Due to the anatomical topography of PPS and its content with the essential vessels and the lower group of cranial nerves, the surgical treatment of pathology of this area is still a challenge for head and neck surgeons. The decrease of voice quality and impaired speech and swallowing should always be considered as complications post the surgical resection in PPS.
咽旁间隙(PPS)是位于上咽部外侧的解剖区域,由于PPS肿瘤而具有临床重要性。它们占头颈部肿瘤的比例不到1%。良性和恶性肿瘤都可能在该区域发生,这种定位的典型特征是组织学起源的多样性。完整的手术切除仍然是治疗的基础。

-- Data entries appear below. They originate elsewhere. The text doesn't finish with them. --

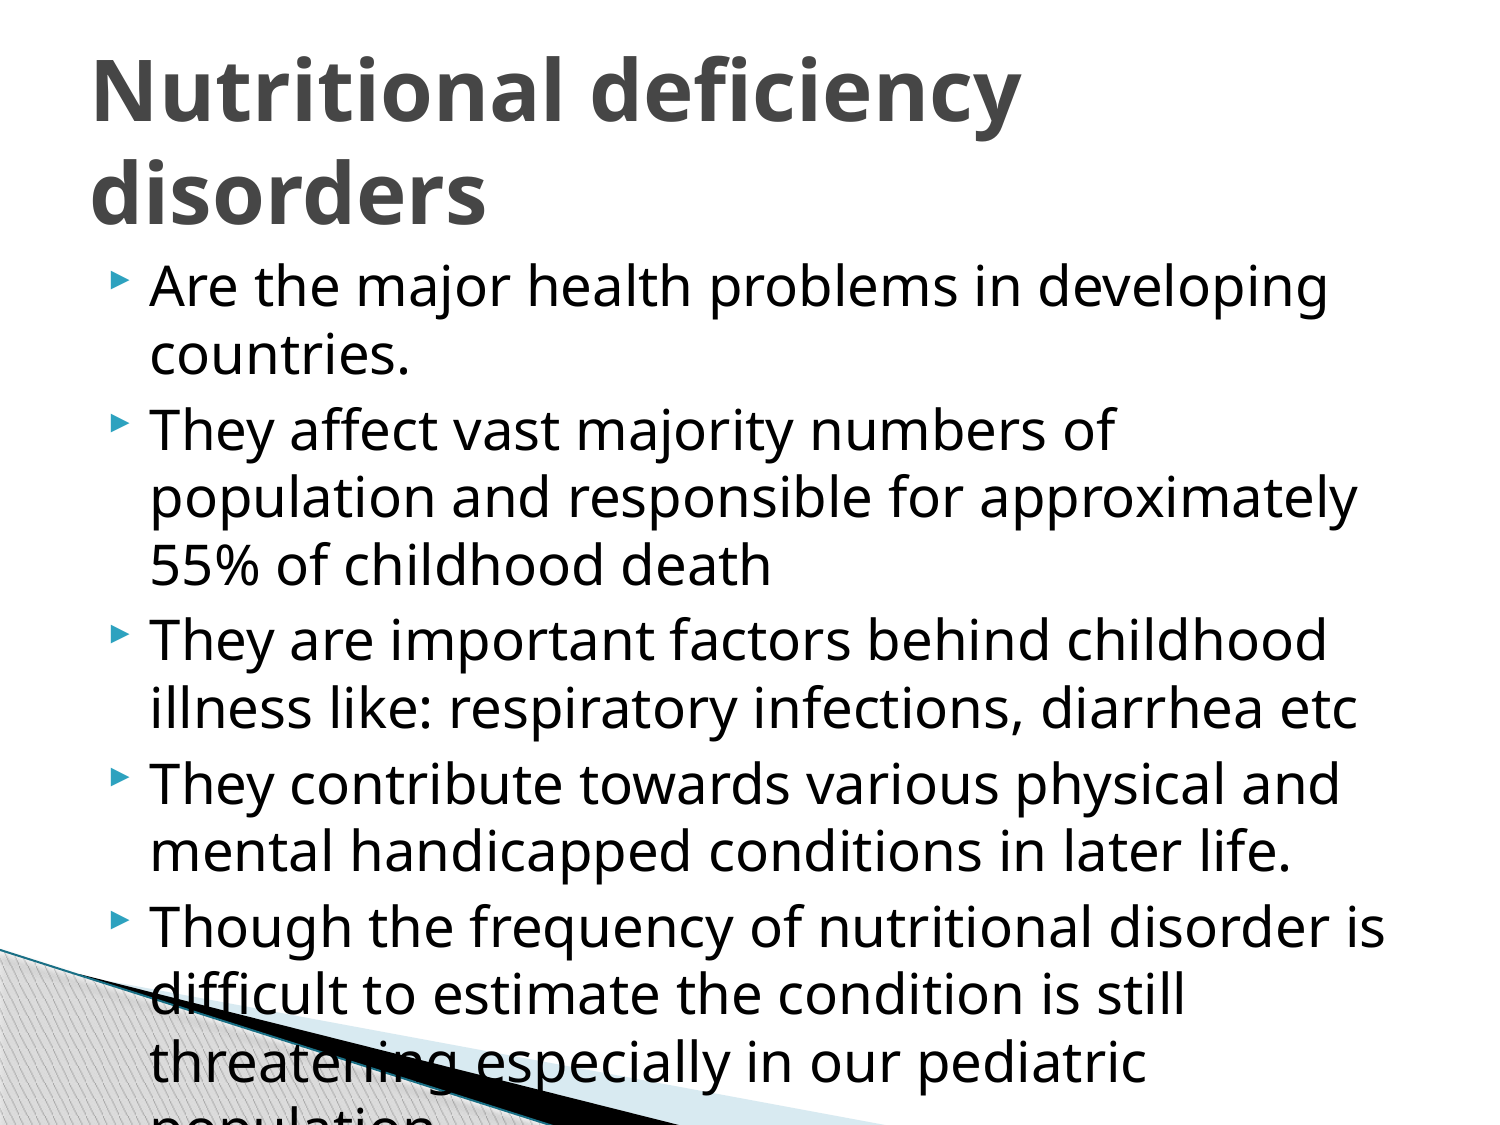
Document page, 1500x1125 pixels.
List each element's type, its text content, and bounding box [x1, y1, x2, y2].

title Nutritional deficiency disorders [75, 45, 1425, 233]
list Are the major health problems in developing countries. They affect vast majority numbers of population and responsible for approximately 55% of childhood death They are important factors behind childhood illness like: respiratory infections, diarrhea etc They contribute towards various physical and mental handicapped conditions in later life. Though the frequency of nutritional disorder is difficult to estimate the condition is still threatening especially in our pediatric population. [75, 243, 1425, 986]
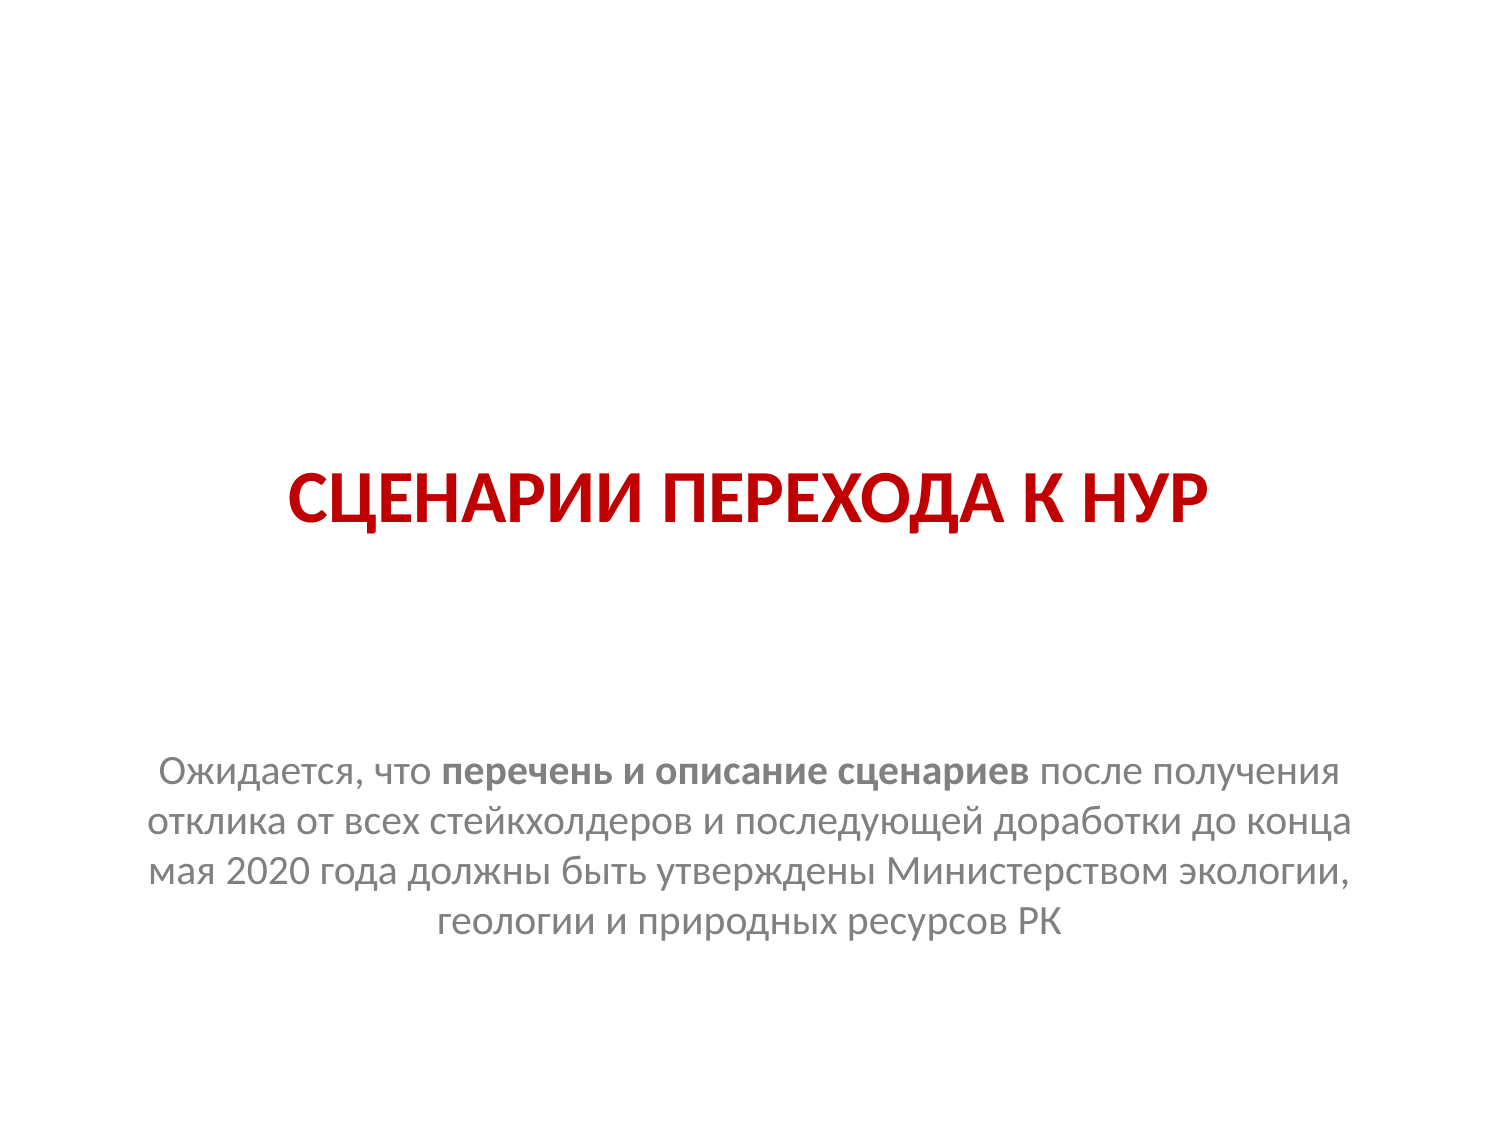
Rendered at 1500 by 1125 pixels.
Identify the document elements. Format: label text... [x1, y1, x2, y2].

list Ожидается, что перечень и описание сценариев после получения отклика от всех стейкхолдеров и последующей доработки до конца мая 2020 года должны быть утверждены Министерством экологии, геологии и природных ресурсов РК [112, 704, 1388, 951]
title СЦЕНАРИИ ПЕРЕХОДА К НУР [112, 349, 1388, 610]
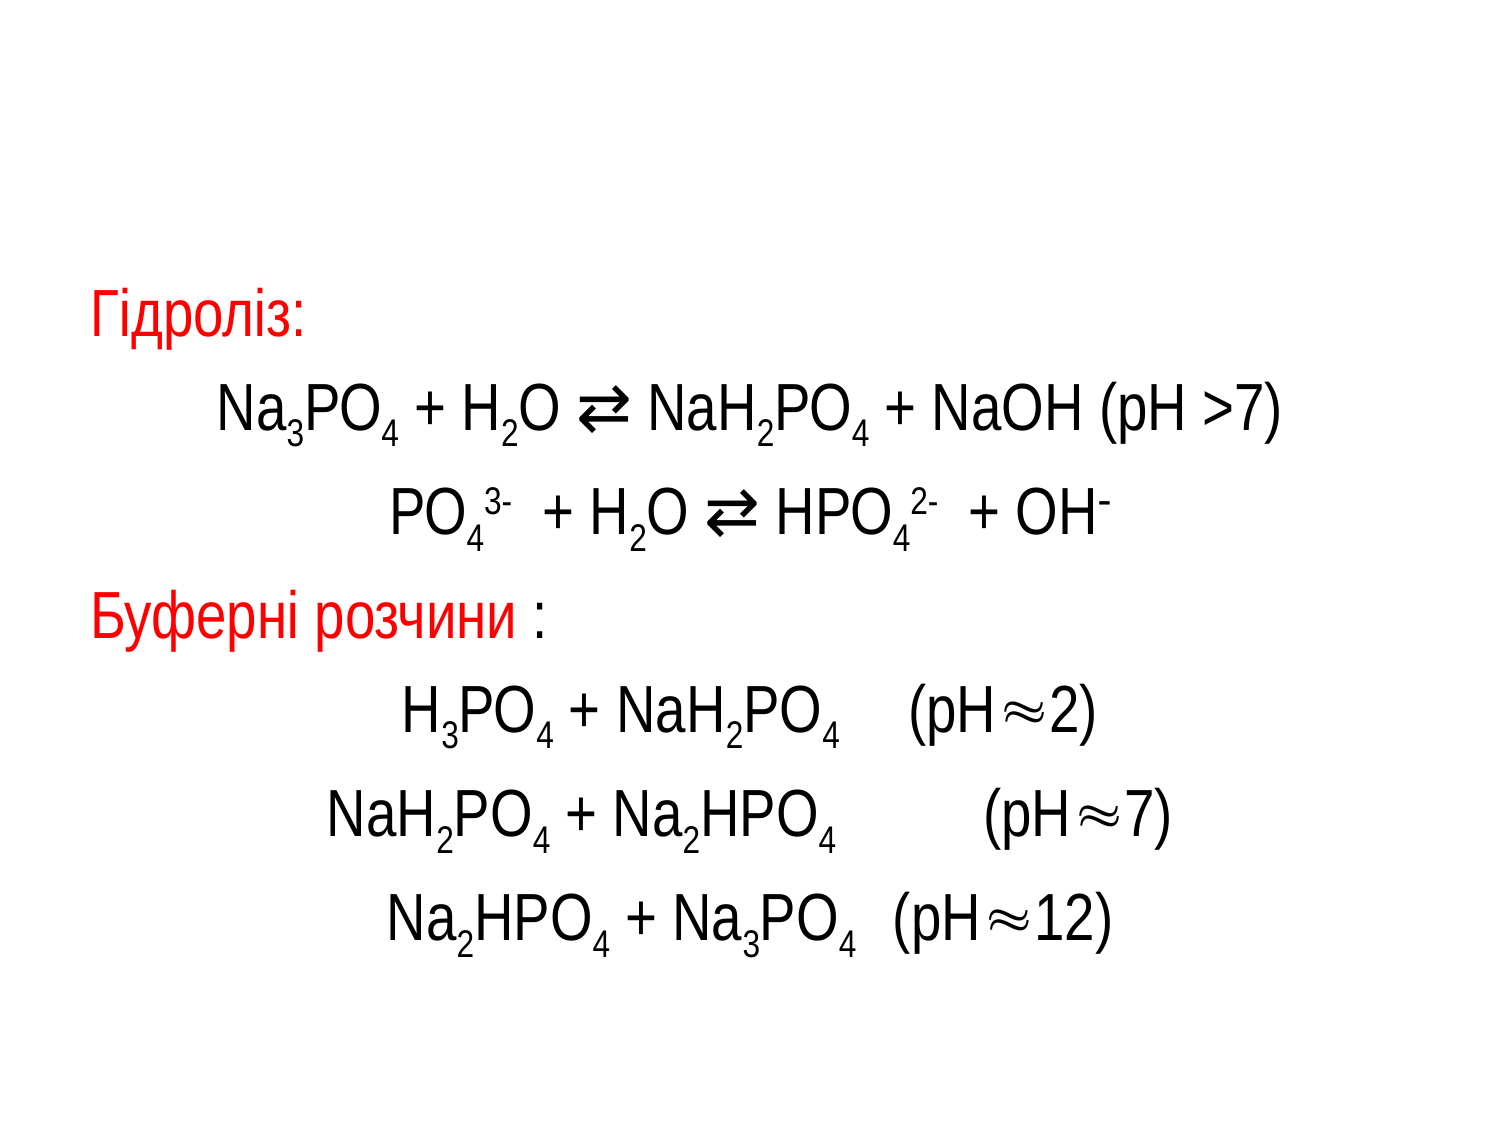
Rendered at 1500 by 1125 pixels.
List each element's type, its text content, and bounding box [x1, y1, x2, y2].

list Гідроліз: Na3РО4 + Н2О ⇄ NaН2РО4 + NaОН (рН >7) РО43- + Н2О ⇄ НРО42- + ОН Буферні розчини : Н3РО4 + NaH2PO4 (pH2) NaH2PO4 + Na2HPO4 (pH7) Na2HPO4 + Na3PO4 (pH12) [75, 262, 1425, 1005]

评估2015 - 2017年期间医科大学耳鼻喉科对PPS肿瘤的手术治疗结果。
对22例诊断为PPS肿瘤患者的病历进行回顾性分析,包括主诉、体格检查、影像学检查结果、手术方式、术后并发症及组织病理学结果。
患者报告的最常见主诉为:咽喉不适、吞咽困难、听力障碍及颈部可触及肿物。4例患者疾病呈无症状过程。所有患者均接受手术治疗:2例采用经口入路,9例采用经腮腺 - 经颈入路,11例采用经颈入路。大多数情况下肿瘤被根治性切除。2例患者进行了囊内肿瘤切除术。根据组织病理学检查,良性病变占主导(18/22)。4例诊断为恶性肿瘤:多形性腺瘤癌变、腺样囊性癌及2例鳞状细胞癌。PPS肿瘤最常见的起源是腮腺深叶,该组中有11例患者诊断为多形性腺瘤。其他诊断包括:副神经节瘤、神经纤维瘤、血管瘤、淋巴管瘤及横纹肌瘤。9例患者出现术后并发症,表现为因下组脑神经(IX、X、XII)麻痹导致的声音嘶哑和吞咽困难。手术中2例出现严重术中出血,需要结扎颈外动脉。
由于PPS的解剖结构及其包含的重要血管和下组脑神经,该区域病变的手术治疗对头颈外科医生来说仍然是一项挑战。声音质量下降以及言语和吞咽功能受损应始终被视为PPS手术切除后的并发症。